Whenever there is a mention of the role of women writers in the freedom struggle, the name of feminist writer and political activist Kamla Chaudhry can never be forgotten. Born on February 22, 1908, in an affluent family of Lucknow, Kamla Chaudhry drew the attention of all the eminent litterateurs through her influential writings.
Her writings reflected oppression of the female gender and she always fought for their rights. While making serious efforts at the socio-political and cultural level to improve the living standards of women, she also actively participated in the freedom struggle. She was closely associated with Mahatma Gandhi and took part in the Civil Disobedience Movement in 1930.

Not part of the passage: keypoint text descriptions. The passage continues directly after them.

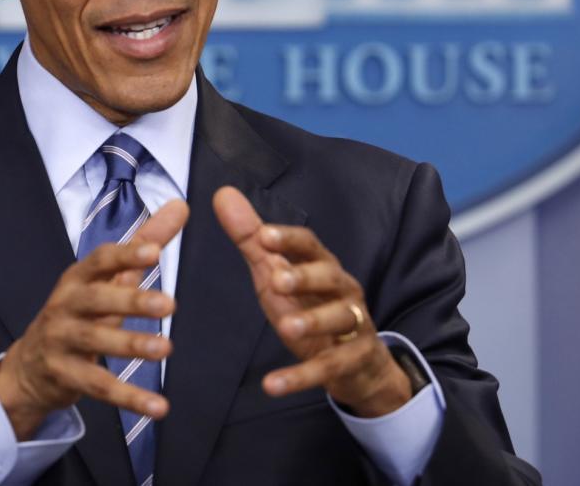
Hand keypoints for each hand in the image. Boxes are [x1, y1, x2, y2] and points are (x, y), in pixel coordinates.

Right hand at [0, 199, 188, 438]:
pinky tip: (159, 407)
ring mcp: (61, 340)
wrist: (32, 364)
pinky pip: (98, 387)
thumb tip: (182, 205)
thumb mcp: (109, 277)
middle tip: (170, 305)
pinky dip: (129, 398)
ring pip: (96, 342)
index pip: (100, 259)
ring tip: (165, 349)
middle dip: (132, 301)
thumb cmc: (82, 311)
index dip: (126, 254)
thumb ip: (146, 242)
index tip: (155, 251)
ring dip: (131, 346)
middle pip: (97, 300)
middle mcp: (66, 305)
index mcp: (79, 277)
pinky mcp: (65, 376)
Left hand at [212, 187, 412, 416]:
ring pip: (338, 320)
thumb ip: (251, 240)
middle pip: (331, 277)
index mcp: (323, 265)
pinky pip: (328, 369)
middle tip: (277, 280)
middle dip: (306, 277)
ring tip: (286, 329)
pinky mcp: (353, 360)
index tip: (265, 236)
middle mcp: (343, 290)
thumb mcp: (277, 274)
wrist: (357, 363)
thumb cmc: (309, 307)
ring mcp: (353, 325)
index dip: (289, 240)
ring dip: (313, 322)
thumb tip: (222, 193)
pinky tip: (272, 385)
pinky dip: (300, 377)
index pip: (310, 245)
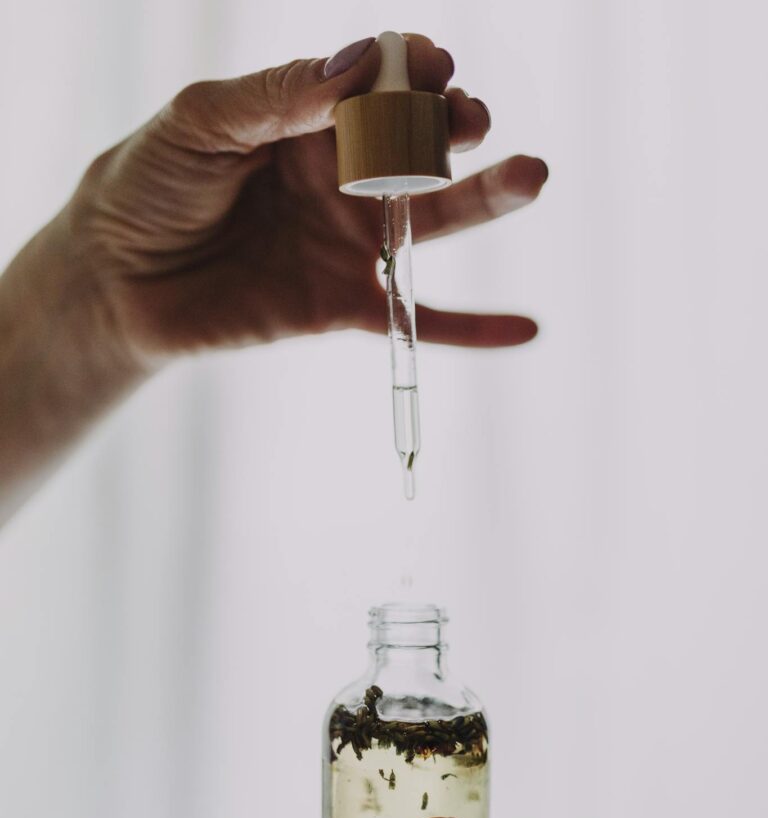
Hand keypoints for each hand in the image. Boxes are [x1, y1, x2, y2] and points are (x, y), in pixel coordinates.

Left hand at [68, 33, 547, 365]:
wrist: (115, 283)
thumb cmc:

Influenced by Mahatma Gandhi's non-violent call for the freedom movement, she formed Charkha Committees to unite women. She was also a member of the All India Congress Committee. Kamla Chaudhry, one of the 15 women selected from across the country in the Constituent Assembly for drafting the Constitution, remained active in the upliftment of women through literature and politics throughout her life. She was elected to Parliament in 1962 from Hapur, a parliamentary seat in Uttar Pradesh. She breathed her last on October 15, 1970.
An active member of the freedom movement and the Indian National Congress, Malati Choudhury actively participated in the Indian freedom struggle and struggled throughout her life for the uplift of the underprivileged groups, including Scheduled Cast Scheduled Tribes and Other Backward Classes. Born on July 26, 1904, Malati Choudhury went to Shantiniketan in 1921 for studies at the age of 16 where she was admitted to Visva-Bharati.

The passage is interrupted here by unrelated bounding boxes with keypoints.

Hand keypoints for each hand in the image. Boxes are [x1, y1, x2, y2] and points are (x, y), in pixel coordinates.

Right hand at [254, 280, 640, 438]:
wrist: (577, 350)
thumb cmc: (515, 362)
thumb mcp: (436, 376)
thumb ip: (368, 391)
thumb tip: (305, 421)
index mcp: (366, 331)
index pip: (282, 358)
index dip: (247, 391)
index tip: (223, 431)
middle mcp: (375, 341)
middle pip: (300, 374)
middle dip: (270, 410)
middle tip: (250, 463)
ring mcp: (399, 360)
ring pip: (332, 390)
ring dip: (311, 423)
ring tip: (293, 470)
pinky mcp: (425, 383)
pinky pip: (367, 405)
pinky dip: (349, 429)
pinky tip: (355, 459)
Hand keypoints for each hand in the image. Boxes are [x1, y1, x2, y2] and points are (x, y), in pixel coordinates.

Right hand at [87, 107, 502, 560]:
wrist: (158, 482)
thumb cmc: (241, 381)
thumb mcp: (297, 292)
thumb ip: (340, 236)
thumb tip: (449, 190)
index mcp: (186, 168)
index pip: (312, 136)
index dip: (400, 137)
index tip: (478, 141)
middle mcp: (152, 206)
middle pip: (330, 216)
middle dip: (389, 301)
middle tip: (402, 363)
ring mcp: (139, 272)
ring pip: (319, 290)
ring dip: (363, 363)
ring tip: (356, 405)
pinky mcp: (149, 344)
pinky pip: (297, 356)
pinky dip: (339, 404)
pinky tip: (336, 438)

Malati Choudhury participated in the Salt Satyagraha at the call given by Mahatma Gandhi. She went to jail with her husband Nabakrushna Choudhary, who later became the Chief Minister of Orissa (now Odisha). Gandhiji had nicknamed her 'Toofani' because of her fiery activities. Rabindranath Tagore affectionately called her Meenu.
She went to jail several times during the Indian freedom struggle. After joining the Indian National Congress, she founded the Congress Socialist Karma Sangh. Besides, she also founded Bajirao Hostel for the upliftment of vulnerable communities in Odisha. Malati was elected as a vital member of the Constituent Assembly in 1946. She continued to be active in social life even after independence and fiercely opposed the emergency imposed by the then Prime Minister Indira Gandhi. She died on March 15, 1998, at the age of 93.
Leela Roy, who inspired women to join politics, was a great advocate of women's rights. A brave soldier of the Indian freedom struggle, Leela Roy was born on October 2, 1900, in Assam and was a close associate of Subhas Chandra Bose.
Meritorious since childhood, Leela Roy obtained her MA degree from Dhaka University in 1923. Influenced by various freedom fighters, she did not want women to be left behind in the freedom struggle. This explains the reason for her painstaking efforts to enroll women in the movement.
She believed in the armed revolution and also developed knowledge to make bombs. Due to her active participation in the civil disobedience movement, the British imprisoned her for six years. She was the first woman from Bengal to be elected to the Constituent Assembly and her role for the empowerment of women cannot be forgotten. But she quit the Constituent Assembly in protest against the partition of the country.
Later, she immersed herself in social work and education rights for girls and started a girls' school in Dhaka. She encouraged girls to learn skills and tried to provide vocational training to them. She emphasised the need for girls to learn martial arts to defend themselves and established many schools and institutes for women. Leela Roy was engaged in social and political work throughout her life.